• Dataset records:
^^^^

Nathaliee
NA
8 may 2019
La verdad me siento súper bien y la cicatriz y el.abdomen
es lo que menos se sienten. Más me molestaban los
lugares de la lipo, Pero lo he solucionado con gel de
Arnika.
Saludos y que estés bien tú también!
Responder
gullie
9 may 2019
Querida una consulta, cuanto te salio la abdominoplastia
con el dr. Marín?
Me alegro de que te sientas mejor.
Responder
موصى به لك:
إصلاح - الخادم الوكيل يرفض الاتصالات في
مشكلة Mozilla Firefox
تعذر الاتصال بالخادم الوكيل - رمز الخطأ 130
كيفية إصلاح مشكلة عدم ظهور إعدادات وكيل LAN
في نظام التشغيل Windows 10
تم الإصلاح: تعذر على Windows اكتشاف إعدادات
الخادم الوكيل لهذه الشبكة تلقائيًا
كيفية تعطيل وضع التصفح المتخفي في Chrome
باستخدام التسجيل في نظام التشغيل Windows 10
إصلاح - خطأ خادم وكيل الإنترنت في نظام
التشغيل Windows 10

^^^^

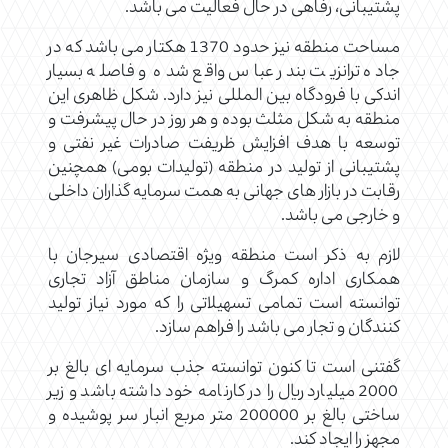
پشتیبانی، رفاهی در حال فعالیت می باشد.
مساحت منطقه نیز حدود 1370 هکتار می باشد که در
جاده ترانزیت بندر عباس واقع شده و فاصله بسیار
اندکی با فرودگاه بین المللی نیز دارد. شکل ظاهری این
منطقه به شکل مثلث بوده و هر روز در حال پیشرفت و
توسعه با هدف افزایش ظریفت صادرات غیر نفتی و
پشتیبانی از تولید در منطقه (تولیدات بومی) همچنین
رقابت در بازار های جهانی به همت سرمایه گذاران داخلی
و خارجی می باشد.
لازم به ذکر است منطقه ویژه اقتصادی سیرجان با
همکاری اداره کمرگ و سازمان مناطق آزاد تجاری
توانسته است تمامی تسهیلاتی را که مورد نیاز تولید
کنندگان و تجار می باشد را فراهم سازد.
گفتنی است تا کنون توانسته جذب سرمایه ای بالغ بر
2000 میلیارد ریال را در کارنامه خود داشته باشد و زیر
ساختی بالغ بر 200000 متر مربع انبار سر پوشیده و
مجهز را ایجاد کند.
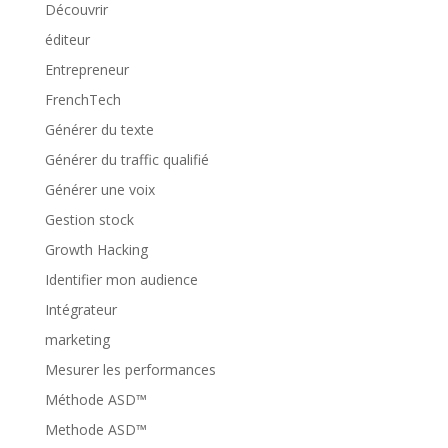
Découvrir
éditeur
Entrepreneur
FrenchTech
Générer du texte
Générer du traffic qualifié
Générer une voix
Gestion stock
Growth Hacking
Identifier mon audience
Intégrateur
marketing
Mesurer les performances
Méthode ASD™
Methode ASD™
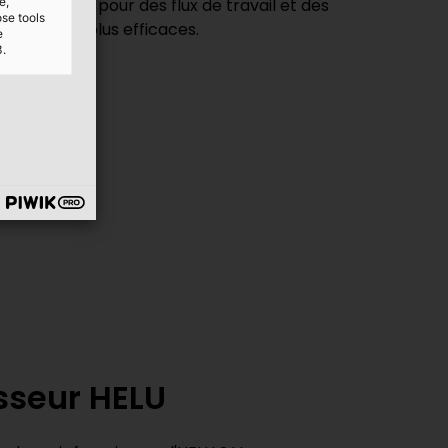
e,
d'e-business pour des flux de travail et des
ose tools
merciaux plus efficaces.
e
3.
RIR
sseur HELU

^^^^

• Work to be completed:
Line count for "بالغ": count the lines of the records above that contain it and give only the number.

• Solution for this exercise:
2